EXERCISE DETAILS:
For the records below, print the lines from the line with "cancer was stained" through the line with "image of neoplastic" exactly as written; include both end lines and exclude the rest.

Stored items
————

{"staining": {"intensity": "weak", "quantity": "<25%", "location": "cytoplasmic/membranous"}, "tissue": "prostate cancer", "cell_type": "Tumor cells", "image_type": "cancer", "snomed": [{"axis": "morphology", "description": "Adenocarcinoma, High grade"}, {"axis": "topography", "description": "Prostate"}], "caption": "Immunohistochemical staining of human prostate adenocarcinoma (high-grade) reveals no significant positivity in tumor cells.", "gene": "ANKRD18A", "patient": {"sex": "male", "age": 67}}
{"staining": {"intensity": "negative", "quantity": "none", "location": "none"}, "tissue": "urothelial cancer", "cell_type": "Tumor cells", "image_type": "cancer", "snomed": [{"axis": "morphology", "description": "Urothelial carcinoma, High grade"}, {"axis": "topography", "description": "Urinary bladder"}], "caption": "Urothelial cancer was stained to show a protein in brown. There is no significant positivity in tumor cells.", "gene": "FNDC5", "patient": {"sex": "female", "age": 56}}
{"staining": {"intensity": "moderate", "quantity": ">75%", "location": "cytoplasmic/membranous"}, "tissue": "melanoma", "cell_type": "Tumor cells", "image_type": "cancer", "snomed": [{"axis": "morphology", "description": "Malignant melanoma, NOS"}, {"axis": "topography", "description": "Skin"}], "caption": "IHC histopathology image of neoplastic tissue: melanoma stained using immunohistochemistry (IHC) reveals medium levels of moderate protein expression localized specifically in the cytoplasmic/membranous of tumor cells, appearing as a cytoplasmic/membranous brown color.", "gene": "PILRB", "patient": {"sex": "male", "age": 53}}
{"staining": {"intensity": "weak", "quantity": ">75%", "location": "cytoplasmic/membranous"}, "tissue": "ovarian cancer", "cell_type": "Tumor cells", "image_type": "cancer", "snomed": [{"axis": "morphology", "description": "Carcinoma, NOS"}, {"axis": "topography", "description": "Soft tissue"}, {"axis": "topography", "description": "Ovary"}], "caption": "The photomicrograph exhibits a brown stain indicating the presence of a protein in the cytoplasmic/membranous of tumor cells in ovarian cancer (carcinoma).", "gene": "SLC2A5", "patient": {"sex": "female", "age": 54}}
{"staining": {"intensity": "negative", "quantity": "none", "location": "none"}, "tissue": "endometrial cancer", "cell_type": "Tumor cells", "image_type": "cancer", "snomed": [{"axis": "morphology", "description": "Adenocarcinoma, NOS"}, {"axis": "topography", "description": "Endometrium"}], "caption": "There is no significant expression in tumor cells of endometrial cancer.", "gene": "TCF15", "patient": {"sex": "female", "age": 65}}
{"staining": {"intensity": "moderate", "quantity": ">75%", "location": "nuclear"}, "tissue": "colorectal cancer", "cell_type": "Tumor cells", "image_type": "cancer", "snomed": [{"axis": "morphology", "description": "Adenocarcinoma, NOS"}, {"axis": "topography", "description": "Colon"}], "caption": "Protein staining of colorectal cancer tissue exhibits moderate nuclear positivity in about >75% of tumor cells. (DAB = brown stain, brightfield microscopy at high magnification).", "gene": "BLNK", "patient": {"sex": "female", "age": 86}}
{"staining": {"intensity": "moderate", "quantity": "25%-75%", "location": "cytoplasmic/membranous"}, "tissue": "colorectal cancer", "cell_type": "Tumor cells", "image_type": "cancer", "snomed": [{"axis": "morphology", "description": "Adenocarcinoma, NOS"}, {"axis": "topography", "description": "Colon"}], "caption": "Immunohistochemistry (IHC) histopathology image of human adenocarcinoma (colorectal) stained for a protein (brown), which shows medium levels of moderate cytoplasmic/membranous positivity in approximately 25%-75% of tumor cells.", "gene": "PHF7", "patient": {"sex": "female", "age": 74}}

————

ANSWER TO THIS EXERCISE:
{"staining": {"intensity": "negative", "quantity": "none", "location": "none"}, "tissue": "urothelial cancer", "cell_type": "Tumor cells", "image_type": "cancer", "snomed": [{"axis": "morphology", "description": "Urothelial carcinoma, High grade"}, {"axis": "topography", "description": "Urinary bladder"}], "caption": "Urothelial cancer was stained to show a protein in brown. There is no significant positivity in tumor cells.", "gene": "FNDC5", "patient": {"sex": "female", "age": 56}}
{"staining": {"intensity": "moderate", "quantity": ">75%", "location": "cytoplasmic/membranous"}, "tissue": "melanoma", "cell_type": "Tumor cells", "image_type": "cancer", "snomed": [{"axis": "morphology", "description": "Malignant melanoma, NOS"}, {"axis": "topography", "description": "Skin"}], "caption": "IHC histopathology image of neoplastic tissue: melanoma stained using immunohistochemistry (IHC) reveals medium levels of moderate protein expression localized specifically in the cytoplasmic/membranous of tumor cells, appearing as a cytoplasmic/membranous brown color.", "gene": "PILRB", "patient": {"sex": "male", "age": 53}}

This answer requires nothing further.